----- Selected text -----
I think that part of the reason that Trump’s met with success is that he’s adapted to a social media environment.
Like, historically, messages went out through media. So you had someone who was at least reasonably educated and probably at least somewhat-informed (like, you’d have a reporter that specialized in politics or whatever) as an intermediary. So you see the material with analysis.
When you have maybe five news channels on the television and maybe a couple local newspapers as your prime source of news, the press is really important.
But that’s not the environment we live in any more. Most people aren’t subscribing to paid news media, and Google and some others have absorbed a fair bit of advertisement money, so ad-supported news media is harder than before.
During Trump’s first term, he focused on directly communicating via social media.
He also set up his own social media network; that’ll even-more isolate some consumers.
So in a lot of case, Joe Blow is placed in a position where:
He may not be in a great position to be able to evaluate the truth of a statement. If he’s not seeing or doesn’t trust conflicting media, it’s possible to push outright lies. Trump has said a lot of things that aren’t even internally-consistent with his own statements.
Especially for people who have particular issues that upset them, it’s possible to push messages that are more-targeted than in the past. Like, let’s say you care about, oh, immigration. If you read MigrantNewsVlog or something, you can only be seeing material about your pet issue. As long as you agree with Trump on that, at least in sentiment, you might be okay with it.
He has to identify the actual important information. Currently, a lot of social media optimizes for what gets engagement. Things that make people angry get engagement. So if someone keeps putting out material that produces outrage, anger, and fear, it generates engagement:
https://www.cnn.com/2021/11/16/media/steve-bannon-reliable-sources/index.html
I mean, he did this through his first term. It was not politically-fatal to him to say very controversial things.
Also, specifically on Ukraine, most Americans just don’t care that much or know that much about foreign policy. It’s not just Ukraine, but in general. Foreign policy rarely plays a huge role in domestic politics. If there’s something that’s gonna really make the public upset, it’s most-likely not going to be foreign policy, but domestic policy.
Also, I’d point out that these political communication issues that are broader issues than just Trump. Like, there’s nothing about this that’s something that only Trump can do. There’s nothing about this that only politicians can do. And there’s nothing about this that only Americans can do. This is something that other places will also run into.
----- Data provided -----
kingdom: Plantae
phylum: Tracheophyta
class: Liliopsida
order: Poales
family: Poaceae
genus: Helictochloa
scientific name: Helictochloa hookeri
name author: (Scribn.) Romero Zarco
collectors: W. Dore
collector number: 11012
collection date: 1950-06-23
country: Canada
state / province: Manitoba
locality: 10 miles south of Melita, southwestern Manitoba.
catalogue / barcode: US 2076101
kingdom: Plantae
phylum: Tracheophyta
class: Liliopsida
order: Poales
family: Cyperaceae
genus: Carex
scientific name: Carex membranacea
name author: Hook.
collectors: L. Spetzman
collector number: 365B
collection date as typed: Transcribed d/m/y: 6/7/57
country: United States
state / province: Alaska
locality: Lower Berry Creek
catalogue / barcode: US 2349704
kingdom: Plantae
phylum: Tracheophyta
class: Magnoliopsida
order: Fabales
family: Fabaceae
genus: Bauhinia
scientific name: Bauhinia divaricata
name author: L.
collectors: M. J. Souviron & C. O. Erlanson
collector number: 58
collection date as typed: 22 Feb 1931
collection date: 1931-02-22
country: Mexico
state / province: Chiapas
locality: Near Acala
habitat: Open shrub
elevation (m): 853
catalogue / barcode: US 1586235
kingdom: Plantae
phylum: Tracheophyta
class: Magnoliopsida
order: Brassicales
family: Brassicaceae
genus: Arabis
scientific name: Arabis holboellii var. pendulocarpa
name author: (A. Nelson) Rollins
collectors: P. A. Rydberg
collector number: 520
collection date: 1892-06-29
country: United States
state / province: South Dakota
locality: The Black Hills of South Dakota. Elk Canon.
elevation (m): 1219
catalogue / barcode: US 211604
-----
Set tasks:
- a) Reproduce word for word the part of the passage about Trump and social media starting with "He also set" and going on through "okay with it.".
- b) Summarize the passage about Trump and social media in two sentences.
The plant specimen catalog data is separate material from the passage.

Results of the tasks:
- a)
He also set up his own social media network; that’ll even-more isolate some consumers.
So in a lot of case, Joe Blow is placed in a position where:
He may not be in a great position to be able to evaluate the truth of a statement. If he’s not seeing or doesn’t trust conflicting media, it’s possible to push outright lies. Trump has said a lot of things that aren’t even internally-consistent with his own statements.
Especially for people who have particular issues that upset them, it’s possible to push messages that are more-targeted than in the past. Like, let’s say you care about, oh, immigration. If you read MigrantNewsVlog or something, you can only be seeing material about your pet issue. As long as you agree with Trump on that, at least in sentiment, you might be okay with it.

- b) Trump's success comes partly from adapting to social media and communicating directly instead of through a press that once offered informed analysis. This lets him push lies and targeted, outrage-driven messages to people who may be poorly placed to judge them, while foreign policy such as Ukraine rarely sways domestic politics and these communication problems reach beyond Trump, politicians and Americans.